* Your goal
Can you write out only the items from the line containing "pose: elev=217.7 azim=140.9" through the line containing "Dot at: (292, 309)", substituting "distance=" for each "dist=" and keeping every other character the same?

======== Data to use ========

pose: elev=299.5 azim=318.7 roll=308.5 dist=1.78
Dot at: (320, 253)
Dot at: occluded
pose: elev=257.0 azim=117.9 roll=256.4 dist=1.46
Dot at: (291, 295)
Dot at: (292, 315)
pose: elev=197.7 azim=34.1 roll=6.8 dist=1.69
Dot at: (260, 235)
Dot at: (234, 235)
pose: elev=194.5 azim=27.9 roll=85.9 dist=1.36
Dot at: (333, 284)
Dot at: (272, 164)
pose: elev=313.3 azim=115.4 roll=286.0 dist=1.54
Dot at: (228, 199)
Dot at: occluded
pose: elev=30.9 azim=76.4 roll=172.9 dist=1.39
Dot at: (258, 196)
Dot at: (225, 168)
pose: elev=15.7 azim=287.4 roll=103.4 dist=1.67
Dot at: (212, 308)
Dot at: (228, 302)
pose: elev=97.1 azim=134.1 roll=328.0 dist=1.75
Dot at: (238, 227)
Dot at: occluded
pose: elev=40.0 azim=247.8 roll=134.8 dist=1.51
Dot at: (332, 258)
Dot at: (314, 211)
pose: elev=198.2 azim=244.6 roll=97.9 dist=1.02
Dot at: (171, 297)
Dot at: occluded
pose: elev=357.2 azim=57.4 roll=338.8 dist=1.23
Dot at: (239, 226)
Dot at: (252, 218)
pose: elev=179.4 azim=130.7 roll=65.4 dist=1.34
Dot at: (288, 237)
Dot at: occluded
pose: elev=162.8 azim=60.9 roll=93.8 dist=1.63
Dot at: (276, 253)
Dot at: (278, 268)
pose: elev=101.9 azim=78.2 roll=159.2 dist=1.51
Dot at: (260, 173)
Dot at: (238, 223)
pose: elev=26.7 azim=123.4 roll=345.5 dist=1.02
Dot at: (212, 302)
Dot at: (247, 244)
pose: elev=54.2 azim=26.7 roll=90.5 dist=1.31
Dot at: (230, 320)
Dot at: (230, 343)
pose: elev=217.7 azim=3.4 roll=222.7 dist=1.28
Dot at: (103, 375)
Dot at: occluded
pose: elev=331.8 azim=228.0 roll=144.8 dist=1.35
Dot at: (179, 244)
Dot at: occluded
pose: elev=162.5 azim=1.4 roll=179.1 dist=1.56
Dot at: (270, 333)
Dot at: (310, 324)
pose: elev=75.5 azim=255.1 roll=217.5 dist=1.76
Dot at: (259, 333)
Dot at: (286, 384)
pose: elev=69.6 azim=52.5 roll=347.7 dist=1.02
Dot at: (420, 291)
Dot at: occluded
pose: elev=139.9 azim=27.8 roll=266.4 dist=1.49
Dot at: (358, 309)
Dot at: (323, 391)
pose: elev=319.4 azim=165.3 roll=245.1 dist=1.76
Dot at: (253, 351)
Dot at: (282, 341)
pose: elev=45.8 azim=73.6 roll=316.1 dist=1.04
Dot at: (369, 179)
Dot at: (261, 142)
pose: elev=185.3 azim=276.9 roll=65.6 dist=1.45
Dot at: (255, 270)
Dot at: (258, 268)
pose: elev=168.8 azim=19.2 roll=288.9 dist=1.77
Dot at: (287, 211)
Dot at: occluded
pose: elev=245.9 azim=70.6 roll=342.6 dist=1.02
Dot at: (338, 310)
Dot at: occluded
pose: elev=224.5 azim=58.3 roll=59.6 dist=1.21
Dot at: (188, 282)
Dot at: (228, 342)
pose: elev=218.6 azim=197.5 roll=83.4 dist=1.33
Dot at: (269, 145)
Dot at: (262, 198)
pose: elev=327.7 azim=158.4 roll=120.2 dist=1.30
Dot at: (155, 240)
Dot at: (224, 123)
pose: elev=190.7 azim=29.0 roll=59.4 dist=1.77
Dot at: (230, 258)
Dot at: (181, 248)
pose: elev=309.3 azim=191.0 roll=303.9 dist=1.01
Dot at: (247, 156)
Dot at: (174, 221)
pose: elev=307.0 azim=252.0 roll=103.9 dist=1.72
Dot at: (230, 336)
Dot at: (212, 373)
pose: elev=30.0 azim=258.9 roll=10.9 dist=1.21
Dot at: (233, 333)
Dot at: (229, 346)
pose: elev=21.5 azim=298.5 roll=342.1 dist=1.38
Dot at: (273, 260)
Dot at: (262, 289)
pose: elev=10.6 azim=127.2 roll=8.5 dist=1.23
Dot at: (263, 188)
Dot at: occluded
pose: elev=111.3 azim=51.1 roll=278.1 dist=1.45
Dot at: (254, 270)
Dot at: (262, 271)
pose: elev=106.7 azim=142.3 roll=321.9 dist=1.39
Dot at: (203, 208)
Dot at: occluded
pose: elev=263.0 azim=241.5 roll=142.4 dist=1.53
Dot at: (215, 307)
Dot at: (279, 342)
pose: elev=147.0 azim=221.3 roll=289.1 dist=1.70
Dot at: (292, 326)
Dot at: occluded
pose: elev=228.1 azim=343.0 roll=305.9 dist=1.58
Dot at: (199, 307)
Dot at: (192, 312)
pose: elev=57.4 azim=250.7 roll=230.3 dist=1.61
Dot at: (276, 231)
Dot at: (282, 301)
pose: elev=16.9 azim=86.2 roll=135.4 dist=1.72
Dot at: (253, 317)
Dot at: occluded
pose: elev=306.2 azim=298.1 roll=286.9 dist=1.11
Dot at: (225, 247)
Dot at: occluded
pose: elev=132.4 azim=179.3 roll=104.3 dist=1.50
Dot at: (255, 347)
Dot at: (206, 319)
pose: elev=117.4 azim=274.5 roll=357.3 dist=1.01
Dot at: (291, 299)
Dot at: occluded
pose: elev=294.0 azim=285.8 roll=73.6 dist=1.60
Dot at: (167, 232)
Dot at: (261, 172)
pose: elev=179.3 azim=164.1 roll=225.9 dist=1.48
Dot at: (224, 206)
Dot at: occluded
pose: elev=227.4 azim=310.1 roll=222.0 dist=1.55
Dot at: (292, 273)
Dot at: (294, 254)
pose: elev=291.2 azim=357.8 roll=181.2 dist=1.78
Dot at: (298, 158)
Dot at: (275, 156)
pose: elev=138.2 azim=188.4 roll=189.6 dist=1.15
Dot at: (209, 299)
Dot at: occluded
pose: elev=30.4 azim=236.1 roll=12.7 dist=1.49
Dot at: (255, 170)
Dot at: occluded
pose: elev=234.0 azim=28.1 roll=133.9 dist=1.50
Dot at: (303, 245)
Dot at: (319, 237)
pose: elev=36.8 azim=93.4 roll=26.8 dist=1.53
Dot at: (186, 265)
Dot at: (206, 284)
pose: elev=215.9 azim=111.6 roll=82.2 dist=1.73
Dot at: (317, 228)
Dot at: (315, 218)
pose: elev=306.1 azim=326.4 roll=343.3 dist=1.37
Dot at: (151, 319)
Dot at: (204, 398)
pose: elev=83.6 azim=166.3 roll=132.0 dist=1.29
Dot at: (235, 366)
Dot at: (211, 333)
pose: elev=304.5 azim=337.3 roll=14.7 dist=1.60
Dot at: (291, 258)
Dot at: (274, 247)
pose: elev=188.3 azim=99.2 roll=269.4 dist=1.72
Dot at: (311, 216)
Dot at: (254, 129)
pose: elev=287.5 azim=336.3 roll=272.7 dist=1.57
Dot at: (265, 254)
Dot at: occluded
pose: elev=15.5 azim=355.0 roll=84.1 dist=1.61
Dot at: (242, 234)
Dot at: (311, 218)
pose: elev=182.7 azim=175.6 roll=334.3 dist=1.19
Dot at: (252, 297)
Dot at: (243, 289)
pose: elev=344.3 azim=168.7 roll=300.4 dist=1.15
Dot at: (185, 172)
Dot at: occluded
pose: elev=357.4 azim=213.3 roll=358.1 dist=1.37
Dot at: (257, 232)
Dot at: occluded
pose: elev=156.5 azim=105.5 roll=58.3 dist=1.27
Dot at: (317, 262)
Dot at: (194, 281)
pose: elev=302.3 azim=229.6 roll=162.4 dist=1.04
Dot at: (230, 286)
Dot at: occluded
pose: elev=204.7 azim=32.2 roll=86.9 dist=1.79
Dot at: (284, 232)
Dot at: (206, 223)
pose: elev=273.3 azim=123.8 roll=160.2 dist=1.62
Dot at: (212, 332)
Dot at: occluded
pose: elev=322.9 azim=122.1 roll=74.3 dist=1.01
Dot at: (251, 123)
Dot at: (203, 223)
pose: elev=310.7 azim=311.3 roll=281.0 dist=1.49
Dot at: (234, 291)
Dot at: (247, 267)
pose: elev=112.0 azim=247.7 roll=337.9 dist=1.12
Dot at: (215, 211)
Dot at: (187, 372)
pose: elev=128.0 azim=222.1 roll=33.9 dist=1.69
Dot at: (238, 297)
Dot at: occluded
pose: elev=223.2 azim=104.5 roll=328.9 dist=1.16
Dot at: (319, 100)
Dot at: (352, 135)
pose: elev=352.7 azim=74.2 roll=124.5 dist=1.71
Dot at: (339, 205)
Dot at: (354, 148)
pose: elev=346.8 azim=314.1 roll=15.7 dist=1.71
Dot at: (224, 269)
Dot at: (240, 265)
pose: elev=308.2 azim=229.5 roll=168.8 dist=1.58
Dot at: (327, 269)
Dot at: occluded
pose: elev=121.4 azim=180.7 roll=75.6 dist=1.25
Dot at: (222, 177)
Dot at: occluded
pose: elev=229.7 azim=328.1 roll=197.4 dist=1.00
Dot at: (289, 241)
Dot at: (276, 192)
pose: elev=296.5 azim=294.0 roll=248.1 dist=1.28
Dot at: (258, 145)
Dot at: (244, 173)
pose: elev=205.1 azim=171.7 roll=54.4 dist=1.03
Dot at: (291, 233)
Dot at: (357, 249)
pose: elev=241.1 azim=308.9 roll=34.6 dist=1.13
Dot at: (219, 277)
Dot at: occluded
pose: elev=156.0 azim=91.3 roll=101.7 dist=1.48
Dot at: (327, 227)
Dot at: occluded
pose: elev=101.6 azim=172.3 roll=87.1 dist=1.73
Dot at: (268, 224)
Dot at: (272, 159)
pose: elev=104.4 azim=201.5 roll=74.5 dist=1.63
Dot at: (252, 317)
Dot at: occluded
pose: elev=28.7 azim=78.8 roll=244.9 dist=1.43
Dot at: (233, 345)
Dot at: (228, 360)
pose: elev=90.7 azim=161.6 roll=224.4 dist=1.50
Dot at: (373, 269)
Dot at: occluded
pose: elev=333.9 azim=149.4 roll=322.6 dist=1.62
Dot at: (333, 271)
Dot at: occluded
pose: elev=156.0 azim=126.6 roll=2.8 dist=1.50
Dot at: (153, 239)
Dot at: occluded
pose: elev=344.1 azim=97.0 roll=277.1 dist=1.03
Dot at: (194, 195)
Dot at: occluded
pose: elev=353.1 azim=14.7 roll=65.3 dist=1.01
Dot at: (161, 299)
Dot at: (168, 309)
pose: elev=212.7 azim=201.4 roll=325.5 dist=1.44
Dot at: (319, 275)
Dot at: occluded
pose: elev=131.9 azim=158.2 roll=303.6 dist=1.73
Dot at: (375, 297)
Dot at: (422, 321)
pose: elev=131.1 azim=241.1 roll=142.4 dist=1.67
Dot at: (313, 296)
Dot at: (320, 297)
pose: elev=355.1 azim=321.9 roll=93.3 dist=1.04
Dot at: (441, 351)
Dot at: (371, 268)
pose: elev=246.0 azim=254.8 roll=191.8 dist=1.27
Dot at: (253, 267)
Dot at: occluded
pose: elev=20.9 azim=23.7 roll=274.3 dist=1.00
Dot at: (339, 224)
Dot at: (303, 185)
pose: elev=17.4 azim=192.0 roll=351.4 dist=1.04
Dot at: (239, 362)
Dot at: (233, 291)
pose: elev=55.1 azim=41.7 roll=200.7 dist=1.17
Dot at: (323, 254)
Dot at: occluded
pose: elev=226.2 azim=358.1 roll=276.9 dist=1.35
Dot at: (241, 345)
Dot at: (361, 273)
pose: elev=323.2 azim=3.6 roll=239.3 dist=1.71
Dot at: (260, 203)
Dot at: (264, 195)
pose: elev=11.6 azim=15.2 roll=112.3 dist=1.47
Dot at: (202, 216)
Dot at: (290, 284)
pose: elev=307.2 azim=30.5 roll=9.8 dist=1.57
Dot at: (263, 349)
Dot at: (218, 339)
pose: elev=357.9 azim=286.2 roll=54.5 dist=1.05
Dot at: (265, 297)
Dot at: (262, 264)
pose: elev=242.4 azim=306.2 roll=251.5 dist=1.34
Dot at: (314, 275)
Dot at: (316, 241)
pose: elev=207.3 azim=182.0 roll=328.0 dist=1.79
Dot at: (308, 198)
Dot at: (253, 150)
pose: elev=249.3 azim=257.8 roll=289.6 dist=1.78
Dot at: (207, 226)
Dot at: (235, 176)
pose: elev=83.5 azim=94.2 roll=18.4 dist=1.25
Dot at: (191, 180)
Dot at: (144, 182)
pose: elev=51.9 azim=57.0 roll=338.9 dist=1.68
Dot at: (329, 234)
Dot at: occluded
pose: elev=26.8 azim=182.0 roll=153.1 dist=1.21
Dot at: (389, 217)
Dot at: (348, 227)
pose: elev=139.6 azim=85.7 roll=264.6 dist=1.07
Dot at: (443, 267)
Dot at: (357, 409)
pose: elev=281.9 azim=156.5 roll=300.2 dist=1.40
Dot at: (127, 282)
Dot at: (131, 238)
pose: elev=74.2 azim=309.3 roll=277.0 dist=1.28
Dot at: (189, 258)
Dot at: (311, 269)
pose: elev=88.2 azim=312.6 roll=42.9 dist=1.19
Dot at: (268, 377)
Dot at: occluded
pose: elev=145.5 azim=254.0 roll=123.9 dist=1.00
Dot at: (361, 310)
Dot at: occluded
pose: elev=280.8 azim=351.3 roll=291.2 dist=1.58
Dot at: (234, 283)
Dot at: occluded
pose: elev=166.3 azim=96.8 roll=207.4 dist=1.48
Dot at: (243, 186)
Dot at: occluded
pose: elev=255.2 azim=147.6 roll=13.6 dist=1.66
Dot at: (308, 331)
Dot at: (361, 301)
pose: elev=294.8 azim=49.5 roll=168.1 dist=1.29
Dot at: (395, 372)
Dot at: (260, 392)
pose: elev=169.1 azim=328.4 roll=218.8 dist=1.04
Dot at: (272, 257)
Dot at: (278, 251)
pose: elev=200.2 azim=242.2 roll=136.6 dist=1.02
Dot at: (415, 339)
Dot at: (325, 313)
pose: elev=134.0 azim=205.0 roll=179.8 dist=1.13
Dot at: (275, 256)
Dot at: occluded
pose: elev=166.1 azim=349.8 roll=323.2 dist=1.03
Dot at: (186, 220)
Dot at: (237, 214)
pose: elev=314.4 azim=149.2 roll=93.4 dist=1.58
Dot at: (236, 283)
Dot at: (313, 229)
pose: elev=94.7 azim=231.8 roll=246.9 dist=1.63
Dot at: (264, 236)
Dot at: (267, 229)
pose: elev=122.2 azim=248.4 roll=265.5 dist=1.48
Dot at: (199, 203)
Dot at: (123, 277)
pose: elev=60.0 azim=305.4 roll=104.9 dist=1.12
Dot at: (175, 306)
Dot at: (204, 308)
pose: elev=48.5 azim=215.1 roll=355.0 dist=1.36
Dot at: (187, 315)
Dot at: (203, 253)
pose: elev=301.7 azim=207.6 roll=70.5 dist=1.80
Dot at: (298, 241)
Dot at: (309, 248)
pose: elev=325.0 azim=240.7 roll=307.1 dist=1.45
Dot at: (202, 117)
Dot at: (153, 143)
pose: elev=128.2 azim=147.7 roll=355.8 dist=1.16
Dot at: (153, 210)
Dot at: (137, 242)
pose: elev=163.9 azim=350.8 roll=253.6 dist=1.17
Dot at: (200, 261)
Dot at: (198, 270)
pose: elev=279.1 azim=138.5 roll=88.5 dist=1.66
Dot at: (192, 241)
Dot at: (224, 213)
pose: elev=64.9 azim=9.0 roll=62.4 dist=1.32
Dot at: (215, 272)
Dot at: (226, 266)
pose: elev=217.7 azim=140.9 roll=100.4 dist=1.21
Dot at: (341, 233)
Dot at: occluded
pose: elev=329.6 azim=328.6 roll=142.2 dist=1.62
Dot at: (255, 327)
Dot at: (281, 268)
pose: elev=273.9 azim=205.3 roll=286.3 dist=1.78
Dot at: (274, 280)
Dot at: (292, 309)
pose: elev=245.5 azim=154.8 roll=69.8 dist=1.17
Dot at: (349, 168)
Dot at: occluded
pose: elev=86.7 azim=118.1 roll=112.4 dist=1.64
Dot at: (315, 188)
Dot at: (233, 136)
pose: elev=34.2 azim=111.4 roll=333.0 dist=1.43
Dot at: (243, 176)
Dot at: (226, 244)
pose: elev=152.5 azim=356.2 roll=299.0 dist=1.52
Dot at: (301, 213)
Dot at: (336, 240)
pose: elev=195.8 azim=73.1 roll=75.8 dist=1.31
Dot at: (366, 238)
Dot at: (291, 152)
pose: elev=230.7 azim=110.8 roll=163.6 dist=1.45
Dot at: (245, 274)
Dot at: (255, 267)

========

* Exercise result
pose: elev=217.7 azim=140.9 roll=100.4 distance=1.21
Dot at: (341, 233)
Dot at: occluded
pose: elev=329.6 azim=328.6 roll=142.2 distance=1.62
Dot at: (255, 327)
Dot at: (281, 268)
pose: elev=273.9 azim=205.3 roll=286.3 distance=1.78
Dot at: (274, 280)
Dot at: (292, 309)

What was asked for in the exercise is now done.